BEGIN Record extracts

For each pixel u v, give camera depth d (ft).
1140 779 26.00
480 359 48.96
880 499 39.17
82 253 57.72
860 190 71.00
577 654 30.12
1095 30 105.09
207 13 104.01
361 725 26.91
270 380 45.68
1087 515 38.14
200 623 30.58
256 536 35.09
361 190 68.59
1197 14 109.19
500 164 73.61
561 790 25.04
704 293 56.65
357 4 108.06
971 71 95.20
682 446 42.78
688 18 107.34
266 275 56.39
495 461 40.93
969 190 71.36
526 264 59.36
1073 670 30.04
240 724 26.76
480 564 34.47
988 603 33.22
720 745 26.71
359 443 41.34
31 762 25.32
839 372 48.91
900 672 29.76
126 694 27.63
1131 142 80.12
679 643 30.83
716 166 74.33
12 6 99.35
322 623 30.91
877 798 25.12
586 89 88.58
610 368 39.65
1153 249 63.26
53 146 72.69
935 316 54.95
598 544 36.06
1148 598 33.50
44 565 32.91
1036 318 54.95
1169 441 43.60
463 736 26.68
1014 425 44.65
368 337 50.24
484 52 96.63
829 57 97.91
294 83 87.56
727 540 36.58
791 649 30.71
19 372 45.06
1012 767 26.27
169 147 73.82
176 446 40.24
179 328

END Record extracts

### [What you need to do]
In the listing above, find the line with "484 52 96.63", then copy it and every later line exactly, through the last line, and nothing else.

### [Answer to the exercise]
484 52 96.63
829 57 97.91
294 83 87.56
727 540 36.58
791 649 30.71
19 372 45.06
1012 767 26.27
169 147 73.82
176 446 40.24
179 328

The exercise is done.